**What this task involves**
What lines in the records below mention "that"? List them all.

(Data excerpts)
..........

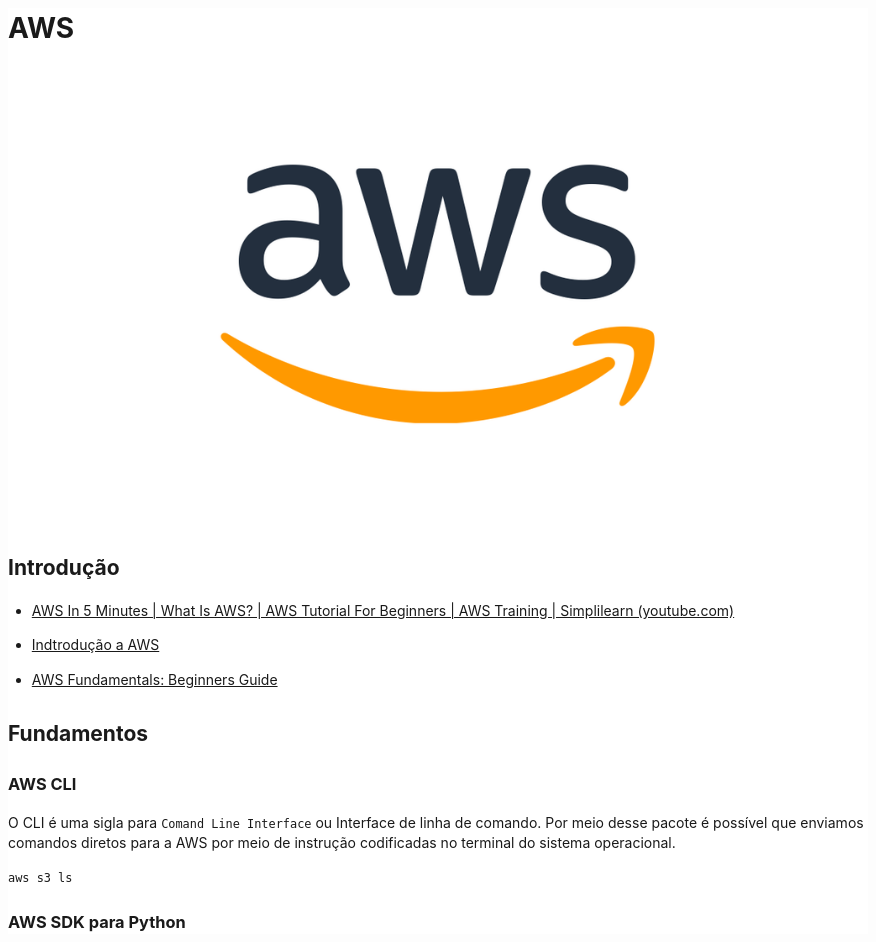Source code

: # AWS

![Untitled](/imgs/aws.png)

## Introdução
- [AWS In 5 Minutes | What Is AWS? | AWS Tutorial For Beginners | AWS Training | Simplilearn (youtube.com)](https://www.youtube.com/watch?v=3XFODda6YXo&ab_channel=Simplilearn)

- [Indtrodução a AWS](https://www.youtube.com/watch?v=Z3SYDTMP3ME&list=PLzk4R2ZiwXBEkRApbKf1SG7N_H-sMmQ2o&index=5&ab_channel=AWSwithChetan)

- [AWS Fundamentals: Beginners Guide
](https://medium.com/age-of-awareness/aws-fundamentals-beginners-guide-ffea402596fb)



## Fundamentos

### AWS CLI

O CLI é uma sigla para  `Comand Line Interface` ou Interface de linha de comando. Por meio desse pacote é possível que enviamos comandos diretos para a AWS por meio de instrução codificadas no terminal do sistema operacional.

```bash
aws s3 ls
```

### AWS SDK para Python

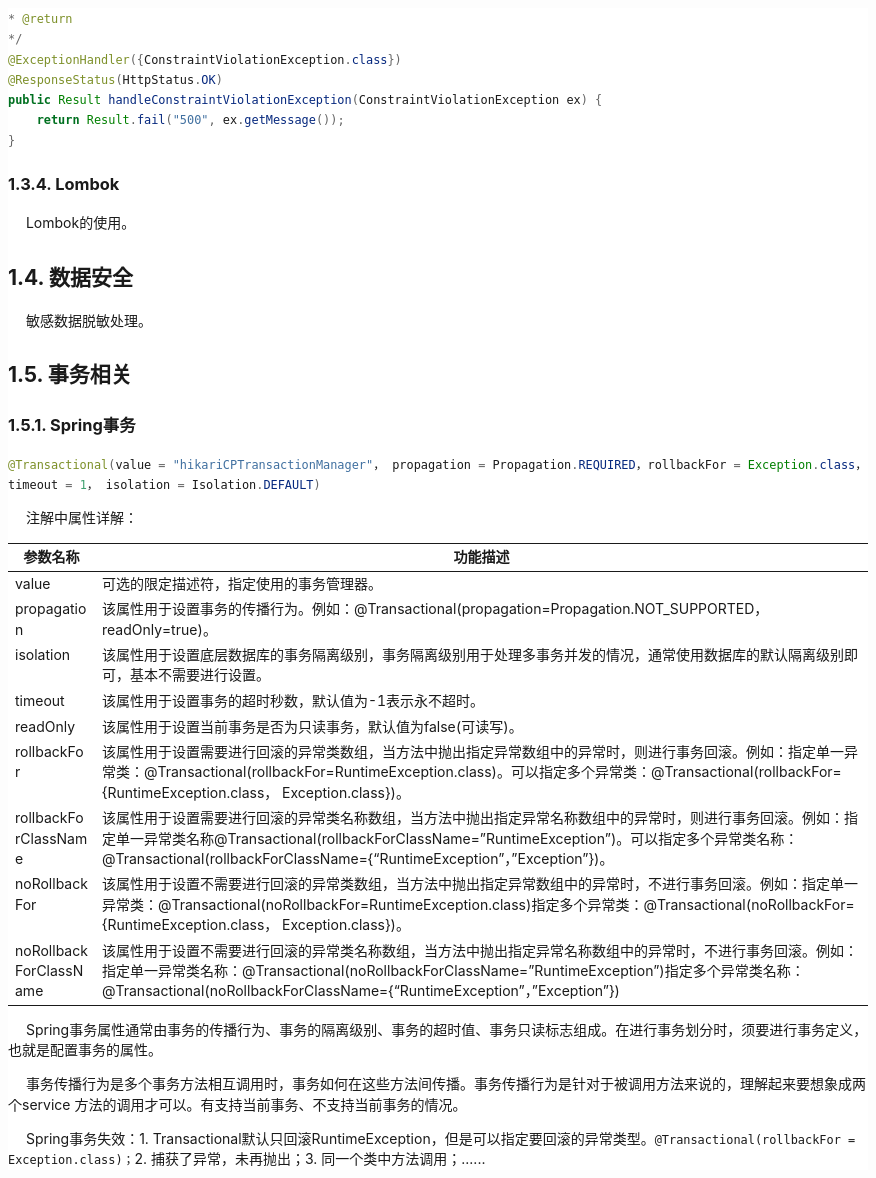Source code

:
 ```java
* @return
*/
@ExceptionHandler({ConstraintViolationException.class})
@ResponseStatus(HttpStatus.OK)
public Result handleConstraintViolationException(ConstraintViolationException ex) {
    return Result.fail("500", ex.getMessage());
}
```

### 1.3.4. Lombok
&emsp; Lombok的使用。  


## 1.4. 数据安全
&emsp; 敏感数据脱敏处理。  


## 1.5. 事务相关  
### 1.5.1. Spring事务  

```java
@Transactional(value = "hikariCPTransactionManager"， propagation = Propagation.REQUIRED，rollbackFor = Exception.class，timeout = 1， isolation = Isolation.DEFAULT)
```

&emsp; 注解中属性详解： 

|参数名称|功能描述|
|---|---|
|value |可选的限定描述符，指定使用的事务管理器。|
|propagation|该属性用于设置事务的传播行为。例如：@Transactional(propagation=Propagation.NOT_SUPPORTED，readOnly=true)。|
|isolation|该属性用于设置底层数据库的事务隔离级别，事务隔离级别用于处理多事务并发的情况，通常使用数据库的默认隔离级别即可，基本不需要进行设置。|
|timeout|该属性用于设置事务的超时秒数，默认值为-1表示永不超时。|
|readOnly|该属性用于设置当前事务是否为只读事务，默认值为false(可读写)。|
|rollbackFor|该属性用于设置需要进行回滚的异常类数组，当方法中抛出指定异常数组中的异常时，则进行事务回滚。例如：指定单一异常类：@Transactional(rollbackFor=RuntimeException.class)。可以指定多个异常类：@Transactional(rollbackFor={RuntimeException.class， Exception.class})。|
|rollbackForClassName|该属性用于设置需要进行回滚的异常类名称数组，当方法中抛出指定异常名称数组中的异常时，则进行事务回滚。例如：指定单一异常类名称@Transactional(rollbackForClassName=”RuntimeException”)。可以指定多个异常类名称：@Transactional(rollbackForClassName={“RuntimeException”，”Exception”})。|
|noRollbackFor| 该属性用于设置不需要进行回滚的异常类数组，当方法中抛出指定异常数组中的异常时，不进行事务回滚。例如：指定单一异常类：@Transactional(noRollbackFor=RuntimeException.class)指定多个异常类：@Transactional(noRollbackFor={RuntimeException.class， Exception.class})。|
| noRollbackForClassName | 该属性用于设置不需要进行回滚的异常类名称数组，当方法中抛出指定异常名称数组中的异常时，不进行事务回滚。例如：指定单一异常类名称：@Transactional(noRollbackForClassName=”RuntimeException”)指定多个异常类名称：@Transactional(noRollbackForClassName={“RuntimeException”，”Exception”}) |

&emsp; Spring事务属性通常由事务的传播行为、事务的隔离级别、事务的超时值、事务只读标志组成。在进行事务划分时，须要进行事务定义，也就是配置事务的属性。  

&emsp; 事务传播行为是多个事务方法相互调用时，事务如何在这些方法间传播。事务传播行为是针对于被调用方法来说的，理解起来要想象成两个service 方法的调用才可以。有支持当前事务、不支持当前事务的情况。  

&emsp; Spring事务失效：1. Transactional默认只回滚RuntimeException，但是可以指定要回滚的异常类型。`@Transactional(rollbackFor = Exception.class)；`2. 捕获了异常，未再抛出；3. 同一个类中方法调用；......  
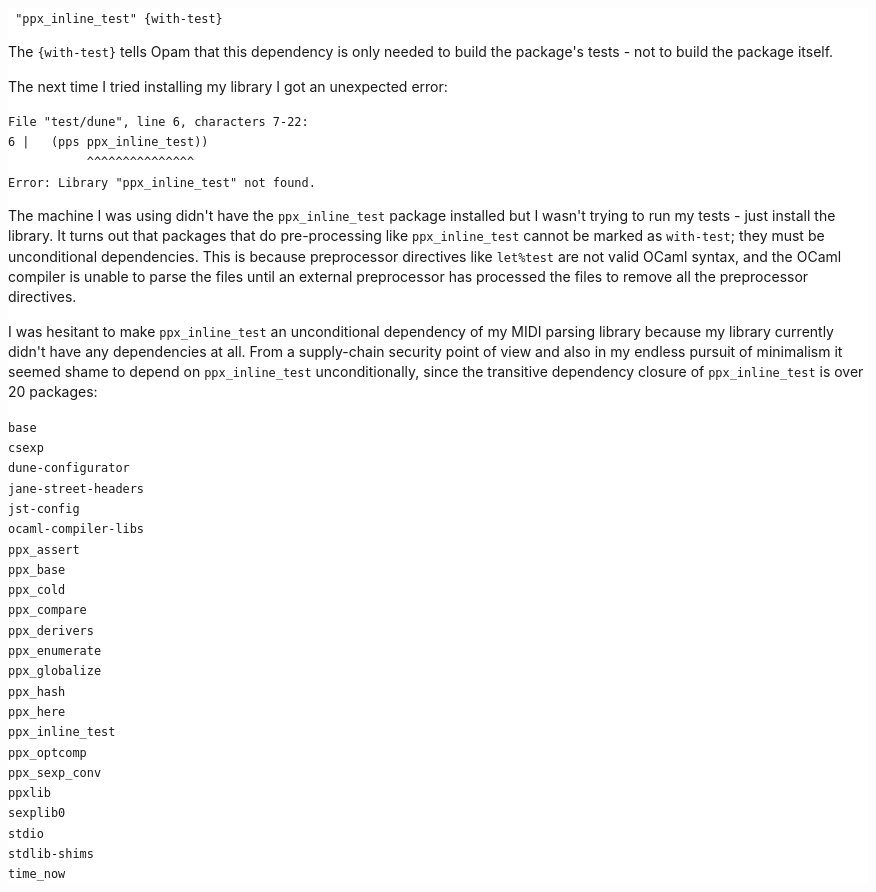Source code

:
```
 "ppx_inline_test" {with-test}
```

The `{with-test}` tells Opam that this dependency is only needed to
build the package's tests - not to build the package itself.

The next time I tried installing my library I got an unexpected error:

```
File "test/dune", line 6, characters 7-22:
6 |   (pps ppx_inline_test))
           ^^^^^^^^^^^^^^^
Error: Library "ppx_inline_test" not found.
```

The machine I was using didn't have the `ppx_inline_test` package
installed but I wasn't trying to run my tests - just install the
library. It turns out that packages that do pre-processing like
`ppx_inline_test` cannot be marked as `with-test`; they must be
unconditional dependencies. This is because preprocessor directives
like `let%test` are not valid OCaml syntax, and the OCaml compiler is
unable to parse the files until an external preprocessor has processed
the files to remove all the preprocessor directives.

I was hesitant to make `ppx_inline_test` an unconditional dependency
of my MIDI parsing library because my library currently didn't have any
dependencies at all. From a supply-chain security point of view and also in
my endless pursuit of minimalism it seemed  shame to depend on
`ppx_inline_test` unconditionally, since the transitive dependency
closure of `ppx_inline_test` is over 20 packages:

```
base
csexp
dune-configurator
jane-street-headers
jst-config
ocaml-compiler-libs
ppx_assert
ppx_base
ppx_cold
ppx_compare
ppx_derivers
ppx_enumerate
ppx_globalize
ppx_hash
ppx_here
ppx_inline_test
ppx_optcomp
ppx_sexp_conv
ppxlib
sexplib0
stdio
stdlib-shims
time_now
```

..........

**Expected answer**
The `{with-test}` tells Opam that this dependency is only needed to
library. It turns out that packages that do pre-processing like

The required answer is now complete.